State legislation to regulate construction dirt in quarries was proposed in 2009 but died after an outcry that it was too lenient. Revised legislation passed in the summer of 2010, mandating that the pollution control board issue new rules by July 2012.

“It is good to see that the rule-making process is progressing to eliminate ambiguity and raise the bar by establishing more stringent requirements, standards and controls,” said Joshua Robbins, a spokesman for Vulcan Materials, which owns several Chicago-area quarries.

In comments filed with the state environmental agency, the attorney general said that protective barriers should be required for quarries accepting construction debris. The proposal does not include them. Madigan also said the rules should require groundwater monitoring at least twice a year instead of once a year, as the agency recommended.

According to James Morphew, a Springfield lawyer for the National Solid Waste Management Association, a landfill group, “The big problem we see is with groundwater monitoring and protection.”

“It’s not as simple as we’re going to lose business,” Morphew said. “It is a legitimate concern if material with this level of contamination is going to holes in the ground without liners.”

Under the proposed rules, construction and demolition managers would in many cases need to pay professional engineers or geologists to certify that their dirt was clean. Quarry operators would also have to test the dirt with an electronic meter and pay for the annual groundwater monitoring.

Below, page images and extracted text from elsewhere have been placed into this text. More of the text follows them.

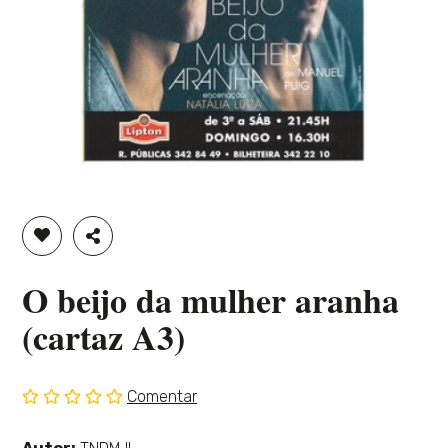
ADICIONAR À LISTA DE DESEJOS
PARTILHAR
O beijo da mulher aranha
(cartaz A3)
Comentar
Sem
classificação
Ver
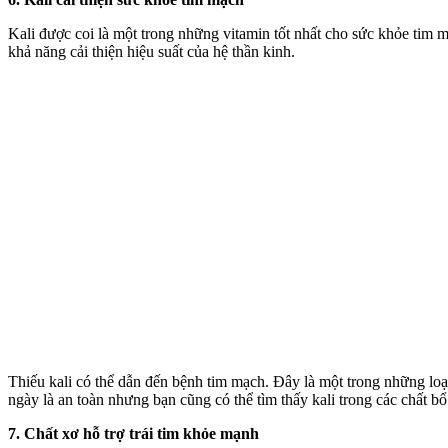
Kali được coi là một trong những vitamin tốt nhất cho sức khỏe tim m
khả năng cải thiện hiệu suất của hệ thần kinh.
Thiếu kali có thể dẫn đến bệnh tim mạch. Đây là một trong những loạ
ngày là an toàn nhưng bạn cũng có thể tìm thấy kali trong các chất b
7. Chất xơ hỗ trợ trái tim khỏe mạnh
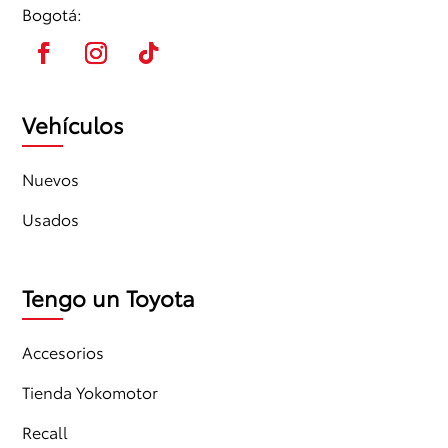
Bogotá:
Vehículos
Nuevos
Usados
Tengo un Toyota
Accesorios
Tienda Yokomotor
Recall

Greg Wilcox, executive director of Land Reclamation and Recycling Association, a quarry owner group, called the proposed screening requirements redundant, comparing them to wearing “a belt and suspenders.”

If dirt is deemed too contaminated for quarries under the new rules it would have to go to landfills, where it costs more to deposit waste. The City of Chicago could see costs increase under the proposed rules, since many city agencies, including the Chicago Public Schools, do much building and demolition.

The state environmental agency and some experts say that low levels of chemicals and metals are safe and should not preclude dumping dirt in quarries.

“In the city of Chicago, if you take a sample of dirt and look hard enough, you will find chemicals in it,” said John Hock, an environmental consultant to quarries.

Jack Darin, director of the Illinois Sierra Club, opposes dumping dirt in quarries but thinks the proposed rules are an improvement from the current, largely unregulated situation. “Quarries are usually about the last place you would want to put waste material, because usually a primary goal of any waste facility is to keep waste out of contact with the water table,” Darin said.

The new rules would rely on companies to monitor themselves and report problems, with little direct oversight by the Illinois Environmental Protection Agency. The agency’s land pollution division director, Doug Clay, said self-monitoring was reinforced by state regulators who periodically inspect quarries, and he was not aware of any past incidents of groundwater contaminated from construction dirt.

Jim Moustis is the board chairman for Will County, home to the Joliet quarry fined for contamination as well as at least nine other quarries permitted to accept construction dirt. He thinks the proposed rules legitimize a practice that he fears will taint drinking water.

“To not require some type of lining defies common sense,” Moustis said. “You don’t have to be a geologist or chemist to know no good can come of that.”

Idalmy Carrera contributed reporting.